First, it helps to have the other computer in your network. In fact, you'll want to mount the drive with the music or videos on the Mac you want to copy them to. So if you have a Mac mini in your living room, and you want to move content to your iBook, you'll need to mount the mini's drive onto your iBook. Ars Technica has a good walkthrough of the process (scroll down to the Networking section). If you need to connect an XP machine to your Mac, Apple has instructions here.

Once you've put that other drive on your local machine, fire up iTunes. The defaults should be set to always copy songs into your local Library. This makes sense, as you might carry a song on a memory stick, and want to copy it over. If it didn't copy, once the stick was gone, the song would be gone. If you want to make sure you've set iTunes to copy, go to your Preferences in iTunes (Cmd-comma is the shortcut), Advanced, and open the General tab. There's a checkbox, "Copy files to the iTunes music folder when adding to library."

To add (and copy) the song, go to File, Add to Library... (the keyboard shortcut is Cmd-O). Navigate to the other Mac's drive, into the Home folder of the user with the song you want, and go to Music, iTunes, iTunes Music. Inside that folder are all your songs arranged by artist. Now just select the folder or songs or videos you like, and iTunes will copy them over. You can unmount the drive and play the content on your machine.

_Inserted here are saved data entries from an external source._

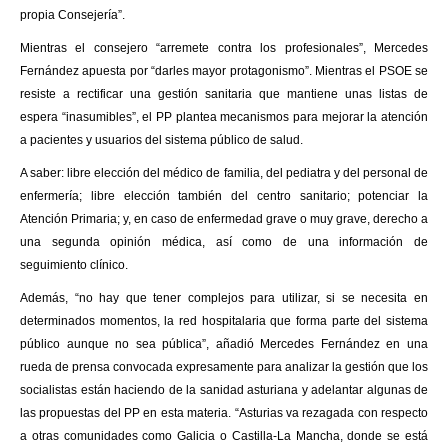
propia Consejería”.
Mientras el consejero “arremete contra los profesionales”, Mercedes
Fernández apuesta por “darles mayor protagonismo”. Mientras el PSOE se
resiste a rectificar una gestión sanitaria que mantiene unas listas de
espera “inasumibles”, el PP plantea mecanismos para mejorar la atención
a pacientes y usuarios del sistema público de salud.
A saber: libre elección del médico de familia, del pediatra y del personal de
enfermería; libre elección también del centro sanitario; potenciar la
Atención Primaria; y, en caso de enfermedad grave o muy grave, derecho a
una segunda opinión médica, así como de una información de
seguimiento clínico.
Además, “no hay que tener complejos para utilizar, si se necesita en
determinados momentos, la red hospitalaria que forma parte del sistema
público aunque no sea pública”, añadió Mercedes Fernández en una
rueda de prensa convocada expresamente para analizar la gestión que los
socialistas están haciendo de la sanidad asturiana y adelantar algunas de
las propuestas del PP en esta materia. “Asturias va rezagada con respecto
a otras comunidades como Galicia o Castilla-La Mancha, donde se está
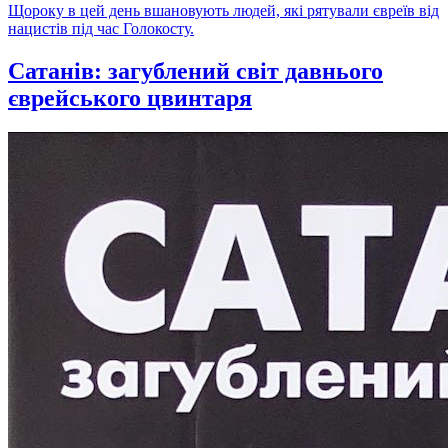
Щороку в цей день вшановують людей, які рятували євреїв від
нацистів під час Голокосту.
Сатанів: загублений світ давнього
єврейського цвинтаря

Yes, I know Front Row avec Bonjour solves some of these issues, as you can stream content easily. Yes, I know this isn't the most elegant solution, and for always-on networks you could just as well not copy the content over. What I like to do is move stuff around between my desktops and laptops, so it works quite well. I might record a show using EyeTV on my Mac mini, add it for archiving on that machine, but later add the shows I want on my iBook for travel.